*** SOURCE DATA ***
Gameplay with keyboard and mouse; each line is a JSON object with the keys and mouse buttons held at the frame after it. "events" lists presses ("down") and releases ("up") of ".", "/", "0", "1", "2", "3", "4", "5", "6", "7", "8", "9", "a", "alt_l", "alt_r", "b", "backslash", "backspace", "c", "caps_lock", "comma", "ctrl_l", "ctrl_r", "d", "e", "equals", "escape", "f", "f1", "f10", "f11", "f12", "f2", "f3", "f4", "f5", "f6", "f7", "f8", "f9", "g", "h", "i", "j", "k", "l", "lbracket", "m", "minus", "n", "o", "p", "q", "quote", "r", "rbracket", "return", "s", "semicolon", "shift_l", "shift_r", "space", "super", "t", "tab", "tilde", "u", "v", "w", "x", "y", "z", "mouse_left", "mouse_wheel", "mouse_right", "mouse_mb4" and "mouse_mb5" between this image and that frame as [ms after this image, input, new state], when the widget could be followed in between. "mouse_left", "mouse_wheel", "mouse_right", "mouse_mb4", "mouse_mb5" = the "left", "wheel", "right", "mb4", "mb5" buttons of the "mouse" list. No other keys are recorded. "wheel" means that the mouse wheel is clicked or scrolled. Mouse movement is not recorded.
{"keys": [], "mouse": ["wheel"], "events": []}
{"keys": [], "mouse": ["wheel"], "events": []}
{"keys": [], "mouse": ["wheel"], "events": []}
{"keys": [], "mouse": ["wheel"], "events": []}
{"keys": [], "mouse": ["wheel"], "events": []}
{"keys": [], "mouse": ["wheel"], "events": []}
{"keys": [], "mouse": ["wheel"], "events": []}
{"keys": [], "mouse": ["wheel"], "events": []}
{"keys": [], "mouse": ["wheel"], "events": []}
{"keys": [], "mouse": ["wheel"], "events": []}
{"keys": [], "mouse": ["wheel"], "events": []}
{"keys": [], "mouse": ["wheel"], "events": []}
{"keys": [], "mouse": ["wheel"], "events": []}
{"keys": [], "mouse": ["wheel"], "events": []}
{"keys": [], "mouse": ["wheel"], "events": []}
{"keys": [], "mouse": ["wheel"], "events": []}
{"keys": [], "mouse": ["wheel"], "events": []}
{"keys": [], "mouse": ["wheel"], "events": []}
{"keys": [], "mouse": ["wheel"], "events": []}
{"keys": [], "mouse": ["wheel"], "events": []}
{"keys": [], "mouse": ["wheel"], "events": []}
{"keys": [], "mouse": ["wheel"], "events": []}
***
Please give all the lines above again, exactly as they read.

Gameplay with keyboard and mouse; each line is a JSON object with the keys and mouse buttons held at the frame after it. "events" lists presses ("down") and releases ("up") of ".", "/", "0", "1", "2", "3", "4", "5", "6", "7", "8", "9", "a", "alt_l", "alt_r", "b", "backslash", "backspace", "c", "caps_lock", "comma", "ctrl_l", "ctrl_r", "d", "e", "equals", "escape", "f", "f1", "f10", "f11", "f12", "f2", "f3", "f4", "f5", "f6", "f7", "f8", "f9", "g", "h", "i", "j", "k", "l", "lbracket", "m", "minus", "n", "o", "p", "q", "quote", "r", "rbracket", "return", "s", "semicolon", "shift_l", "shift_r", "space", "super", "t", "tab", "tilde", "u", "v", "w", "x", "y", "z", "mouse_left", "mouse_wheel", "mouse_right", "mouse_mb4" and "mouse_mb5" between this image and that frame as [ms after this image, input, new state], when the widget could be followed in between. "mouse_left", "mouse_wheel", "mouse_right", "mouse_mb4", "mouse_mb5" = the "left", "wheel", "right", "mb4", "mb5" buttons of the "mouse" list. No other keys are recorded. "wheel" means that the mouse wheel is clicked or scrolled. Mouse movement is not recorded.
{"keys": [], "mouse": ["wheel"], "events": []}
{"keys": [], "mouse": ["wheel"], "events": []}
{"keys": [], "mouse": ["wheel"], "events": []}
{"keys": [], "mouse": ["wheel"], "events": []}
{"keys": [], "mouse": ["wheel"], "events": []}
{"keys": [], "mouse": ["wheel"], "events": []}
{"keys": [], "mouse": ["wheel"], "events": []}
{"keys": [], "mouse": ["wheel"], "events": []}
{"keys": [], "mouse": ["wheel"], "events": []}
{"keys": [], "mouse": ["wheel"], "events": []}
{"keys": [], "mouse": ["wheel"], "events": []}
{"keys": [], "mouse": ["wheel"], "events": []}
{"keys": [], "mouse": ["wheel"], "events": []}
{"keys": [], "mouse": ["wheel"], "events": []}
{"keys": [], "mouse": ["wheel"], "events": []}
{"keys": [], "mouse": ["wheel"], "events": []}
{"keys": [], "mouse": ["wheel"], "events": []}
{"keys": [], "mouse": ["wheel"], "events": []}
{"keys": [], "mouse": ["wheel"], "events": []}
{"keys": [], "mouse": ["wheel"], "events": []}
{"keys": [], "mouse": ["wheel"], "events": []}
{"keys": [], "mouse": ["wheel"], "events": []}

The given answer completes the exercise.